Spanien: Gewerkschaft ruft zur Plünderung auf und stürmt Supermärkte


(C) Chris Oakley, 2011, Quelle: flickr (nicht portiert) (CC BY 2.0)

Mit der sich weiter verschärfenden Krise in Spanien, wird bei vielen spanischen Landsleuten das Geld immer knapper in der Kasse. Dass sich an diesem Umstand so schnell etwas ändern wird, wagen Marktexperten zu bezweifeln. Dass in diesen Notsituationen gerne "andere Methoden aufkommen", um sich das täglich Brot überhaupt noch gönnen zu können, sieht man in einem "speziellen Fall" der aktuell in den spanischen Medien für Aufsehen sorgt.

Speziell mit den aktuellsten Sparbeschlüssen der spanischen Regierung, mischt sich ebenfalls vermehrt aggressive Wut unter die allgemeinen Umstände der Geldknappheit.

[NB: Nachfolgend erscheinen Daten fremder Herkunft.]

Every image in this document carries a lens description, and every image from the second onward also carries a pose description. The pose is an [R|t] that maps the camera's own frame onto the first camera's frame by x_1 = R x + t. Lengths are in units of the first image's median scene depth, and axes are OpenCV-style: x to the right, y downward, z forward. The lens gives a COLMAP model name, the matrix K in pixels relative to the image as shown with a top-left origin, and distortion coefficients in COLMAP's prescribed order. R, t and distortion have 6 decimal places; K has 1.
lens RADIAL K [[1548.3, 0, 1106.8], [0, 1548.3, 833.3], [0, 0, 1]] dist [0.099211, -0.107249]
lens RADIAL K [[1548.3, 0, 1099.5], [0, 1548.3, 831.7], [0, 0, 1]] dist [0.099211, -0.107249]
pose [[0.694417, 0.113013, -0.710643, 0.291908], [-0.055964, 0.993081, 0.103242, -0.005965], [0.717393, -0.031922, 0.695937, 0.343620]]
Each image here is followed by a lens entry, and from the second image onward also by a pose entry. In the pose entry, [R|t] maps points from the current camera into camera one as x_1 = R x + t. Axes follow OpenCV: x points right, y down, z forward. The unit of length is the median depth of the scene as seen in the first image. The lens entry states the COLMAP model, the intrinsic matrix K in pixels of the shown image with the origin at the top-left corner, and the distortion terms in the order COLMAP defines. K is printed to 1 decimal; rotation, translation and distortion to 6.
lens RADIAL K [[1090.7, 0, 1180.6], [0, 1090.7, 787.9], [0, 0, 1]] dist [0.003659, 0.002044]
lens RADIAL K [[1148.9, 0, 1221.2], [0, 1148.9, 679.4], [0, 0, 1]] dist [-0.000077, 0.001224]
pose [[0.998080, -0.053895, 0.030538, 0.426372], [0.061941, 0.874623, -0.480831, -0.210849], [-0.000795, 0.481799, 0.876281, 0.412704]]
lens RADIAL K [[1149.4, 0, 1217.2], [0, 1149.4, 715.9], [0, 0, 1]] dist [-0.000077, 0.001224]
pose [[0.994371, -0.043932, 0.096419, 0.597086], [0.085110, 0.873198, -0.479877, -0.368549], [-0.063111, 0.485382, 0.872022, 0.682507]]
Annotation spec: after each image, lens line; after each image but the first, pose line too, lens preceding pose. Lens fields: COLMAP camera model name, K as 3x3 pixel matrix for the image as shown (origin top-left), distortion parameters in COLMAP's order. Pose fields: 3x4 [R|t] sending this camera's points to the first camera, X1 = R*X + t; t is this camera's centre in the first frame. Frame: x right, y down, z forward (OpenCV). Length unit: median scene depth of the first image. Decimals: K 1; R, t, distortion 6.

Eine spanische Gewerkschaft hat im Zuge der sich weiter verschärfenden Krise nun Maßnahmen ergriffen, die dem spanischen Staat nicht gefallen haben. In diesem Fall geht es um die andalusische Arbeitnehmervertretung SAT.

Diese rief jüngst dazu auf Supermärkte zu plündern. An dieser Aktion soll, nach Informationen von DWN, auch der Dorfbürgermeister (von Marinaleda) beteiligt gewesen sein. Nach vorliegenden Informationen der spanischen Zeitung "Diario de Sevilla" sollen gezielt Supermärkte der Ketten Mercadona und Carrefour in Ecija und Arcos ausgewählt worden sein.

Das gestohlene Diebesgut wurde nach Aussagen des Gewerkschaftschefs, Juan Manuel Sánchez Gordillo, nach der Klauaktion in der Gegend verteilt. Speziell suchte man sich seitens der Gewerkschaft Gebiete aus, bei denen eine hohe Arbeitslosigkeit und Armut vorherrschte.

Mittlerweile hat sich auch die Regierung von Andalusien zu der benannten Aktion geäußert. Der aktuelle Regierungschef José Antonio Griñán nannte dieses Vorgehen, seitens der Gewerkschaft SAT, eine "Barbarei". Der Innenminister des Landes ordnete mittlerweile bereits Haftbefehle gegen die Beteiligten der Diebesaktion an.